Client background
This client is a state government division working to develop a cybersecurity program to maintain the integrity of their election infrastructure.
The business challenge
The HAVA Election Security Fund appropriations, authorized under Title I Section 101 of the Help America Vote Act (HAVA) of 2002, marked the first new appropriations for HAVA grants since 2010. This funding provided states with additional resources to secure and improve their election systems. The appropriations of these funds provided the client the opportunity to implement cybersecurity projects to enhance the state and counties election infrastructure.
The client needed to design and implement a cybersecurity program that would enhance the state and counties’ cyber posture while addressing the challenge of ransomware attacks at county voter registration and election offices. This cybersecurity program also needed to identify key themes regarding cybersecurity risk at the county level.
Strategy and solution
The client selected Baker Tilly to help survey local election officials and election vendors to identify challenges and opportunities, develop a cybersecurity program road map and project manage the initiatives that were prioritized on the road map.
Baker Tilly, in concert with Baker Tilly’s cybersecurity practice, first conducted a Statewide Health Check that was based on questions and themes from the National Institute of Standards and Technology (NIST), Cybersecurity Framework (CSF), Department of Homeland Security Self-Assessment Security Tool and Election Center Security Checklist while leveraging industry and election best practices and procedures.
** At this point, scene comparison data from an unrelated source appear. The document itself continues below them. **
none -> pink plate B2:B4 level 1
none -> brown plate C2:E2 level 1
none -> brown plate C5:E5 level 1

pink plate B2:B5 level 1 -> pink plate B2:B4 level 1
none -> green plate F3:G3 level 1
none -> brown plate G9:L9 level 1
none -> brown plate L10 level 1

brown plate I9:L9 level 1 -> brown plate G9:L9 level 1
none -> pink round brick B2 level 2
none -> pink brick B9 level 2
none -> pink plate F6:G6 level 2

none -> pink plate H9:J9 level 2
The Statewide Health Check identified a major challenge that most counties did not have an intrusion detection and prevention system in place. Working with the selected cybersecurity solution provider, Baker Tilly project managed the deployment of threat detection and prevention tools that were installed in county networks.
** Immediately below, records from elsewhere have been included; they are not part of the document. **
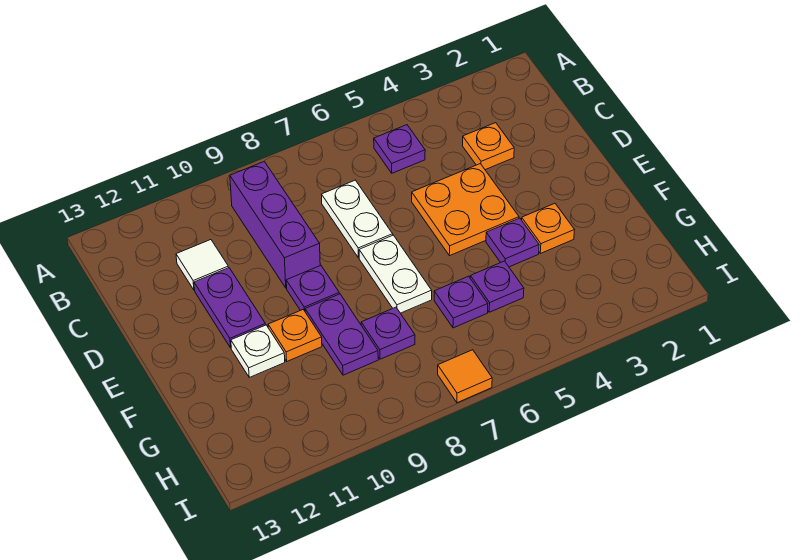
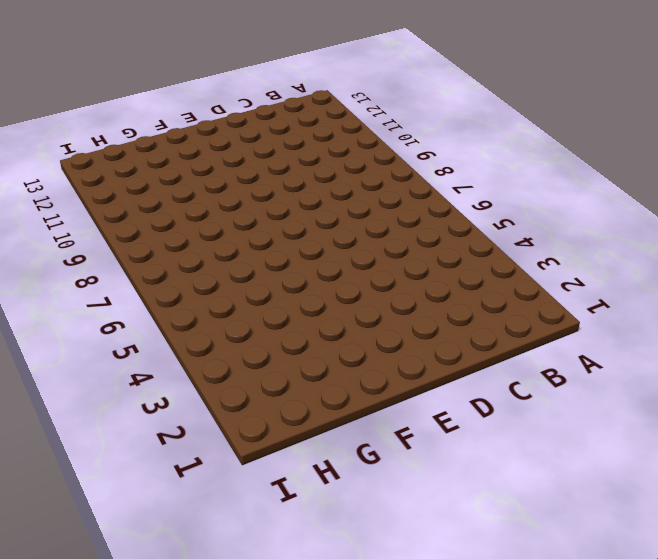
none -> purple plate B5 level 1
none -> purple brick B9:D9 level 1
none -> orange plate C3 level 1

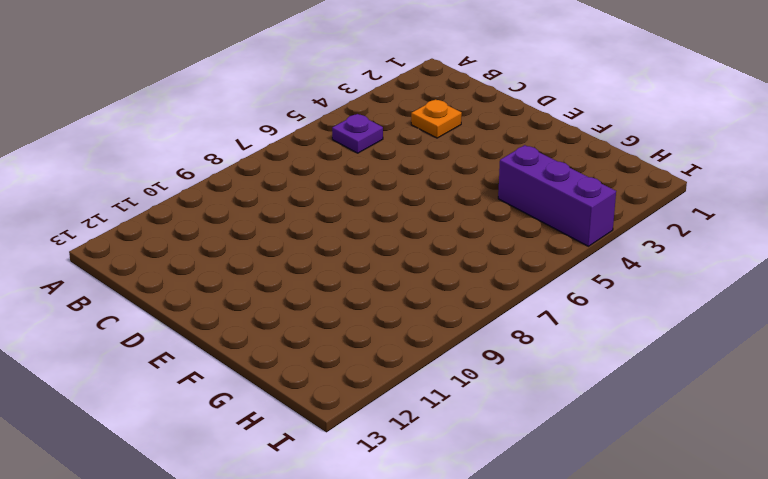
purple brick G4:I4 level 1 -> purple brick B9:D9 level 1
none -> white plate C7:D7 level 1
none -> white tile C11 level 1
none -> orange plate D4:E5 level 1

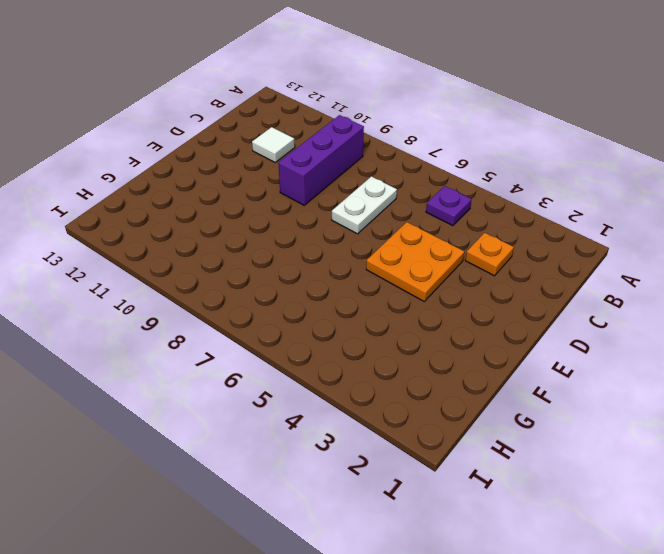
none -> purple plate D11:E11 level 1
none -> white plate E7:F7 level 1
none -> purple plate E9 level 1

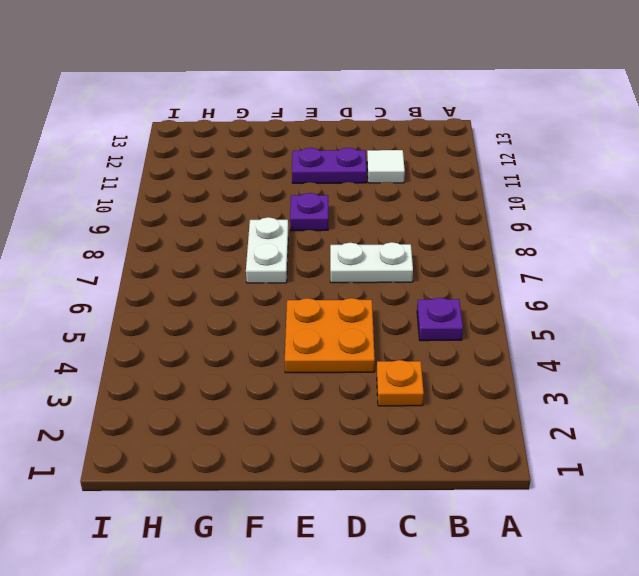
white plate F7:F8 level 1 -> white plate E7:F7 level 1
none -> purple brick B9:D9 level 1
none -> orange plate F3 level 1
none -> purple plate F4 level 1

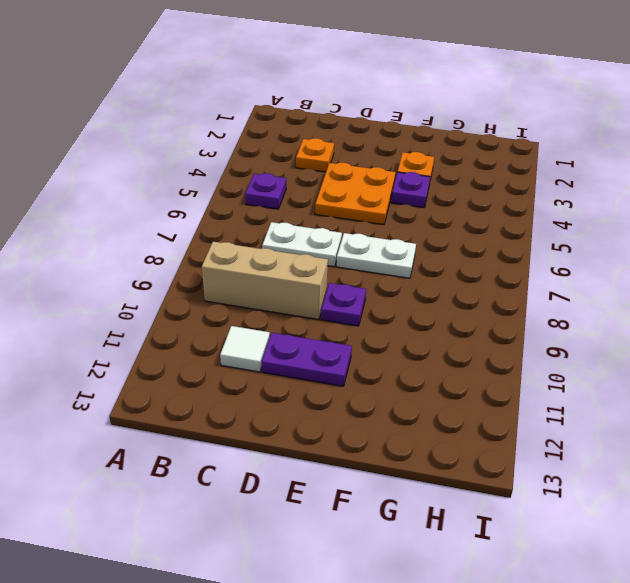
tan brick B9:D9 level 1 -> purple brick B9:D9 level 1
none -> purple plate F9:G9 level 1
none -> orange plate F10 level 1
none -> white plate F11 level 1

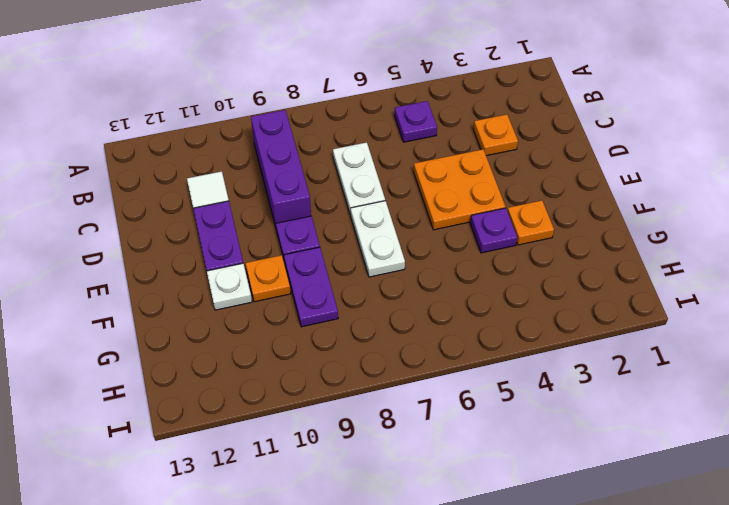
none -> purple plate G5 level 1
none -> purple plate G6 level 1
none -> purple plate G8 level 1

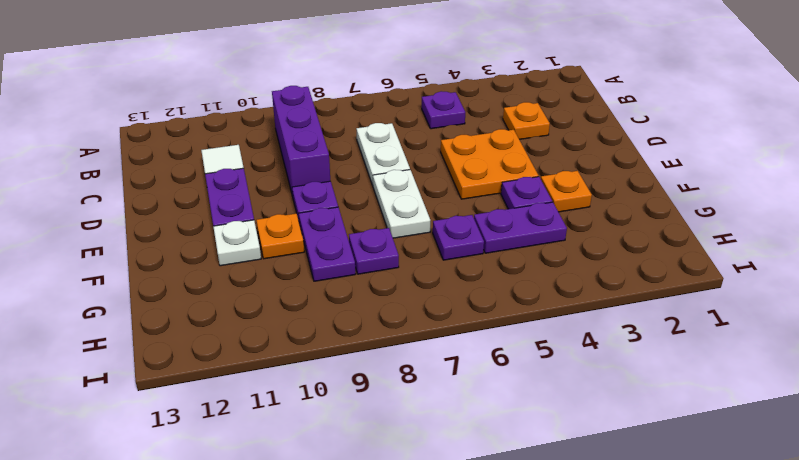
purple plate G4:G5 level 1 -> purple plate G5 level 1
none -> orange tile I7 level 1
Through this deployment, counties are now able to:
- Identify and detect signature-based ransomware to stop possible incidents
- Actively monitor and track bad actors within their environments
- Leverage this information to share with other election and security intelligence officials and information technology vendors, should action need to be taken
The implemented early detection systems now provide major benefits to counties targeted by malware that can save them downtime, network and data recovery costs and help mitigate bad actors from holding county systems and data hostage.